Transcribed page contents
BEGIN

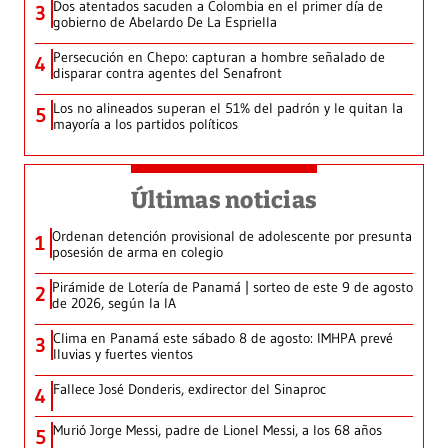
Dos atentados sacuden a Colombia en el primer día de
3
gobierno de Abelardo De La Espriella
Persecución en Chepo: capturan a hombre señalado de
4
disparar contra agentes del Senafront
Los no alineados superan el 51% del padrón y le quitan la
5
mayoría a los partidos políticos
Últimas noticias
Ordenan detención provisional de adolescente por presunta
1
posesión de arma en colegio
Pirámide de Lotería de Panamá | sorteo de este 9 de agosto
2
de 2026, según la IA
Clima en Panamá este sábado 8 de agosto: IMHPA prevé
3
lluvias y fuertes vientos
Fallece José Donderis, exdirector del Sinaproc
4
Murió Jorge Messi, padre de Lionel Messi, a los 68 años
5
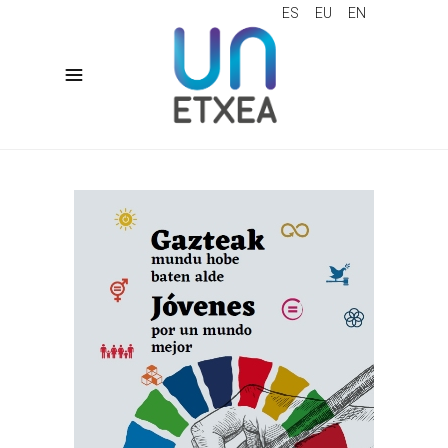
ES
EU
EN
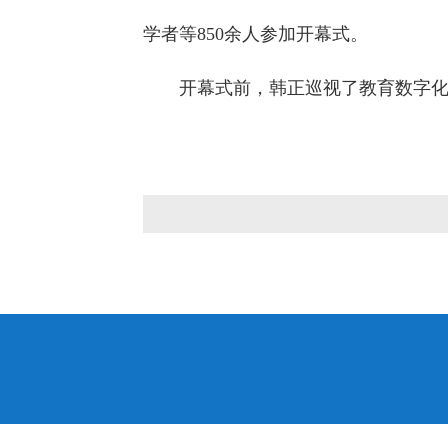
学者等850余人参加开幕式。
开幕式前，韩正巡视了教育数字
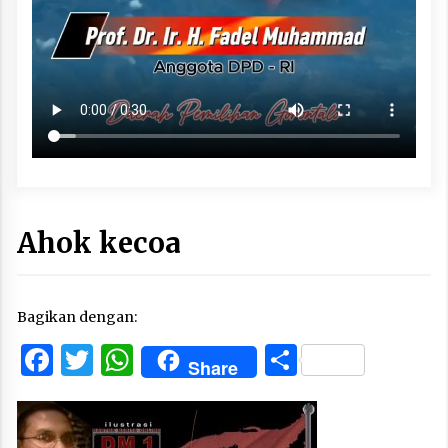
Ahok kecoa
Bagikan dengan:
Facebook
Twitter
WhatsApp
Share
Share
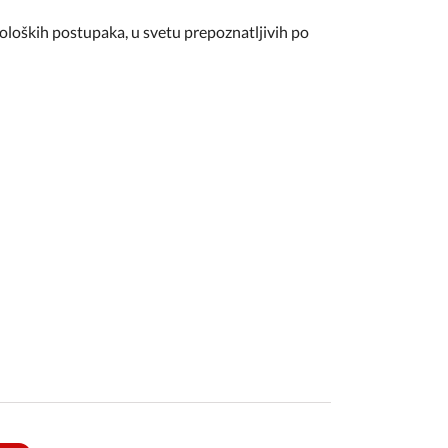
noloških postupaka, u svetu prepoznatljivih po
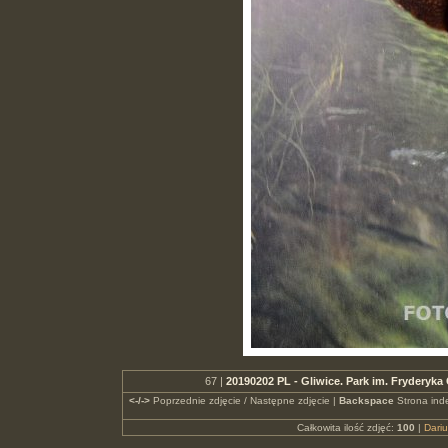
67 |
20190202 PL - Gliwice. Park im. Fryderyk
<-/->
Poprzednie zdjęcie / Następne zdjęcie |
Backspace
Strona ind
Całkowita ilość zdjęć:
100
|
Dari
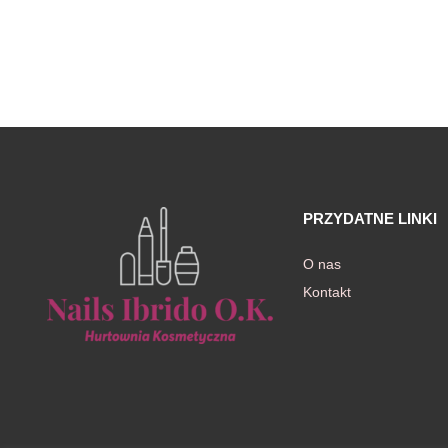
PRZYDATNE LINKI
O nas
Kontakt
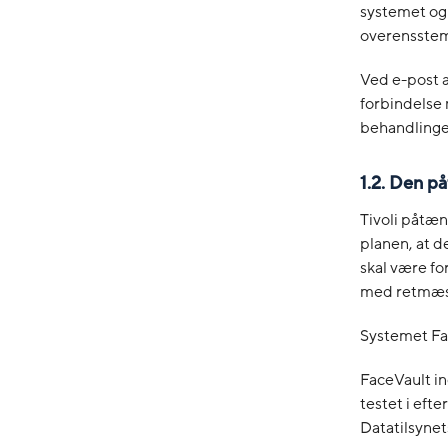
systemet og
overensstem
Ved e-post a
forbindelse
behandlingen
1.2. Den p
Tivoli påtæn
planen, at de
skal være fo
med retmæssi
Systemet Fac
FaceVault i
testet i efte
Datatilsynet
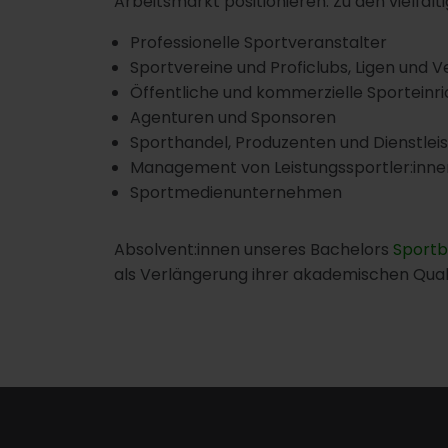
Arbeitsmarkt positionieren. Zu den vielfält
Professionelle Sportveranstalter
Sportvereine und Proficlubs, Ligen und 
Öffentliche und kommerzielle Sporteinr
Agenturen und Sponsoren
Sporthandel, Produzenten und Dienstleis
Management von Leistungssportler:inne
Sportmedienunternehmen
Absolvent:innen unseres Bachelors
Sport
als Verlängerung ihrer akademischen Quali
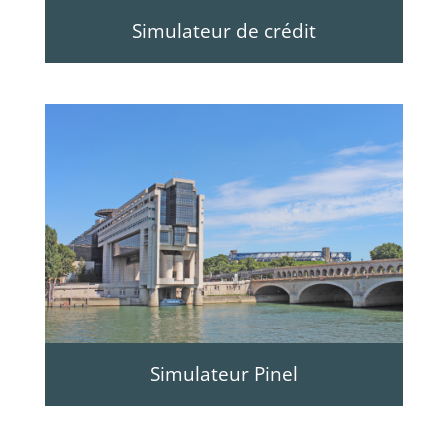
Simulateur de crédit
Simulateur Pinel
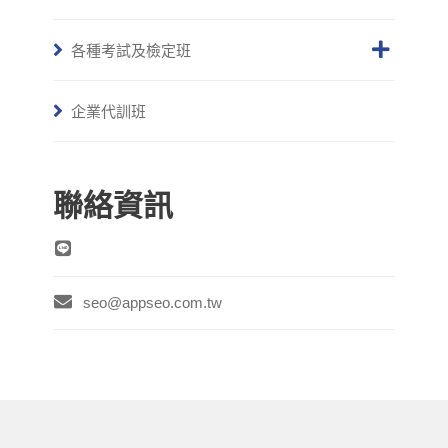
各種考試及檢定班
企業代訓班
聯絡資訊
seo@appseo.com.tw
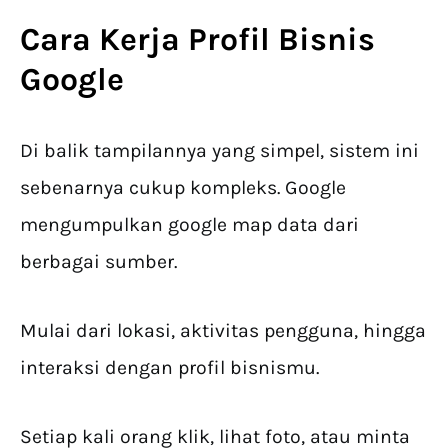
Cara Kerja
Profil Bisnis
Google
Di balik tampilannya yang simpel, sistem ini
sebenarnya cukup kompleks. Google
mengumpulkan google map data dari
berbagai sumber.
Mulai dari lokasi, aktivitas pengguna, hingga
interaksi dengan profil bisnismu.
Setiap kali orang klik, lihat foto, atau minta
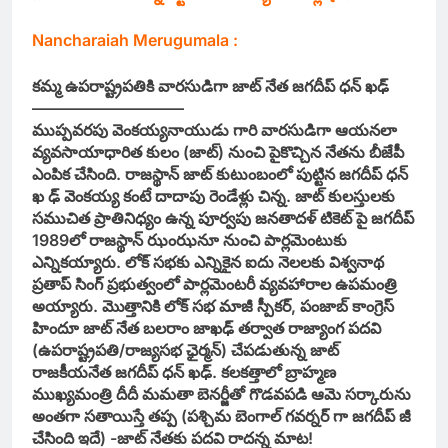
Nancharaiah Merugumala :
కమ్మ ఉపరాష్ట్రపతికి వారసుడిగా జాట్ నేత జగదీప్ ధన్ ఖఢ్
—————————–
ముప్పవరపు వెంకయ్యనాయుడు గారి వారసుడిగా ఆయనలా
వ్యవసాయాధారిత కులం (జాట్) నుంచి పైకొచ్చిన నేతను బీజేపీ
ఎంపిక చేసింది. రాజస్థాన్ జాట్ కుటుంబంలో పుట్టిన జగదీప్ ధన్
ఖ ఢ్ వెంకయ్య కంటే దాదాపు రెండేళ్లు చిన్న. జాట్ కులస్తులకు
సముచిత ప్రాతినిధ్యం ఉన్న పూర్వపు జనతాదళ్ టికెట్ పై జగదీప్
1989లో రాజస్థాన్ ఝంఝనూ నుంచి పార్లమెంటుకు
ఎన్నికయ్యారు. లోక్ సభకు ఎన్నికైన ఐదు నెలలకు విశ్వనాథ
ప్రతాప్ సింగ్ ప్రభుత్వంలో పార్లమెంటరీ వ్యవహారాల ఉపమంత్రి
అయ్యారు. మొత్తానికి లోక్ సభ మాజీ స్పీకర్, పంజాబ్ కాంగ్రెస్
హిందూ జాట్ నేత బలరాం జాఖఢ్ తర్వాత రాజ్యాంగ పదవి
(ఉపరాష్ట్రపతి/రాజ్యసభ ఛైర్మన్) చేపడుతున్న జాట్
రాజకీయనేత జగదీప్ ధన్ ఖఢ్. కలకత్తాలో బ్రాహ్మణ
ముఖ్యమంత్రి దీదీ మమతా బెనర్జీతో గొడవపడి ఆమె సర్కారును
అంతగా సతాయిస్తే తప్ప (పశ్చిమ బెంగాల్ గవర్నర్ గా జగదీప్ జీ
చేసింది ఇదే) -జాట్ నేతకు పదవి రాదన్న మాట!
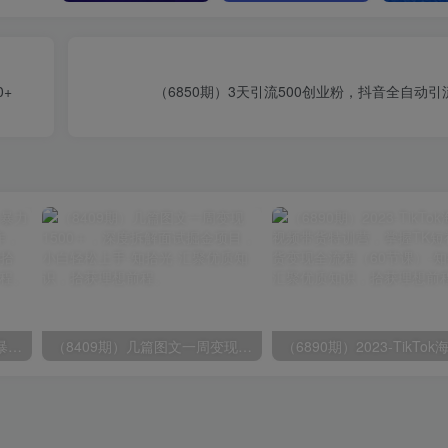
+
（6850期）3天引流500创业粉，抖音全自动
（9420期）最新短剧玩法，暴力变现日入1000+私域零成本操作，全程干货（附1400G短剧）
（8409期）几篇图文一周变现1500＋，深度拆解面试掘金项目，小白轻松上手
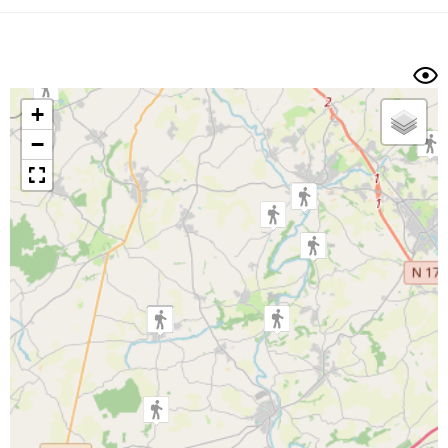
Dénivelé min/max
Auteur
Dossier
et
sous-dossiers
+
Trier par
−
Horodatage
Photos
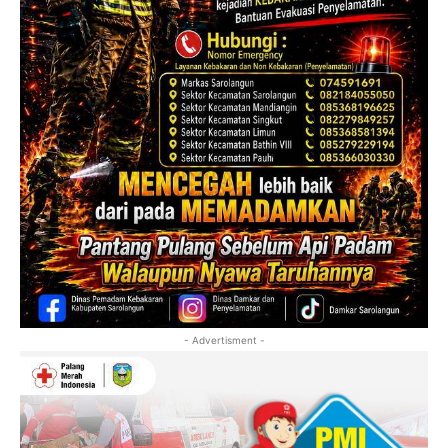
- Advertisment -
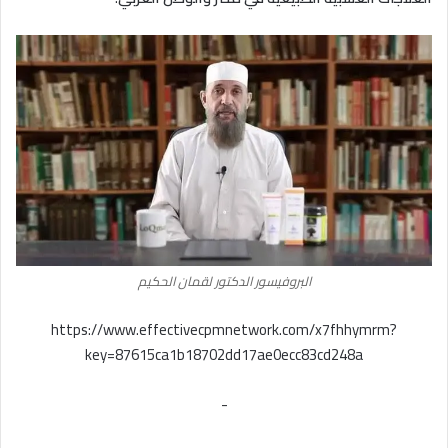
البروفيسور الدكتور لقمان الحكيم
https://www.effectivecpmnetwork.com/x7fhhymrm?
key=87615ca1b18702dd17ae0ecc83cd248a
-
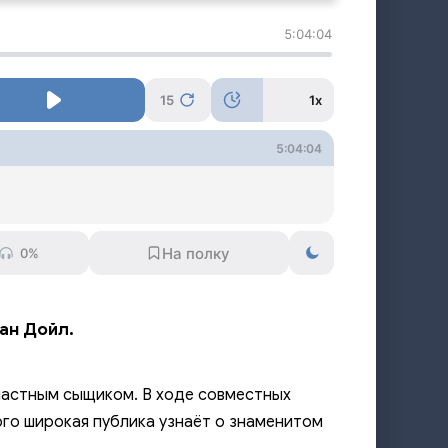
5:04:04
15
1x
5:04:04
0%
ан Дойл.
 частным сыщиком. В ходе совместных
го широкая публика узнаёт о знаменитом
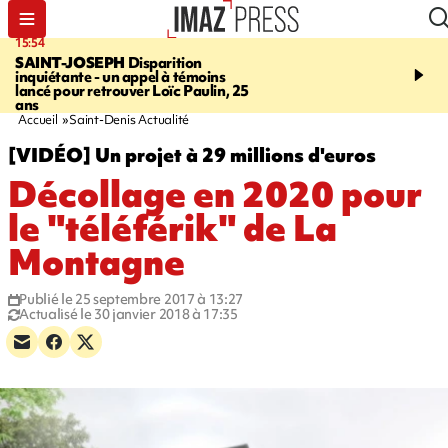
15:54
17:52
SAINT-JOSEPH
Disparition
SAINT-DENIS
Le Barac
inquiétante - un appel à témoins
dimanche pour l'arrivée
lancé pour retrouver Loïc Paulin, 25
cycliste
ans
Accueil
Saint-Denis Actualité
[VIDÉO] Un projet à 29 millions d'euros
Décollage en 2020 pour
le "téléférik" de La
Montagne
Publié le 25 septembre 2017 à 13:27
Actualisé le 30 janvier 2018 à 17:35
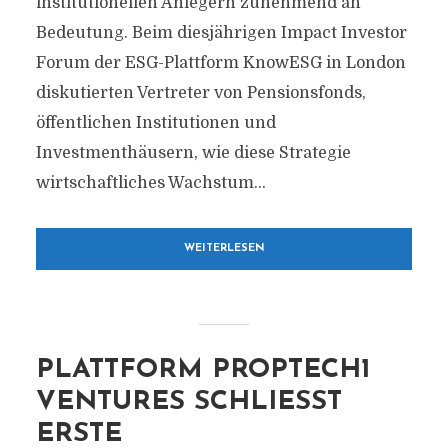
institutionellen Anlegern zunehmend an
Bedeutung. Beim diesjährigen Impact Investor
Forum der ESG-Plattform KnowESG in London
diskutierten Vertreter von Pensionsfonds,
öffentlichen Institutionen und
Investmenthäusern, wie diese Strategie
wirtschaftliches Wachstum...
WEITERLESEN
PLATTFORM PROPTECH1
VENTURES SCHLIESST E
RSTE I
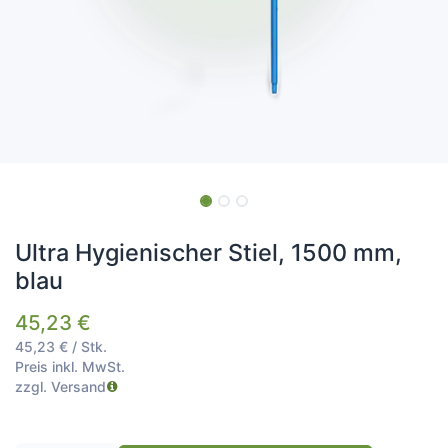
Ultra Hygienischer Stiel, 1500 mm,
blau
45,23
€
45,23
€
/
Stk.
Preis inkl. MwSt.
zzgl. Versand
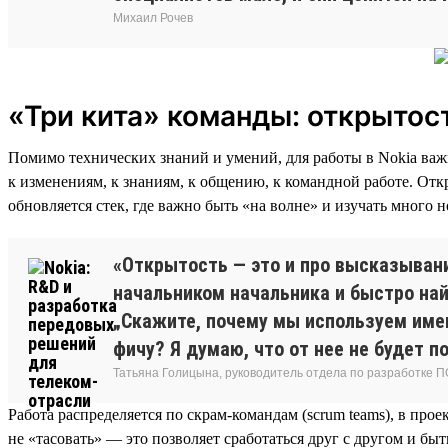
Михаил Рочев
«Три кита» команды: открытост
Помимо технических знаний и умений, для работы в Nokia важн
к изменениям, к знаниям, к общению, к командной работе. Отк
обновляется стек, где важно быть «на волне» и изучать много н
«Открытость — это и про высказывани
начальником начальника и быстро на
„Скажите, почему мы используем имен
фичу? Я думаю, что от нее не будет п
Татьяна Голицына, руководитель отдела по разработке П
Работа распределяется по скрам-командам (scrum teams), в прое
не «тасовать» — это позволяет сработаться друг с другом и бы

END

Try it
Tally of lines with the word "agosto": work out how many lines in the records hold it, and give that number only.

Solution for this exercise
2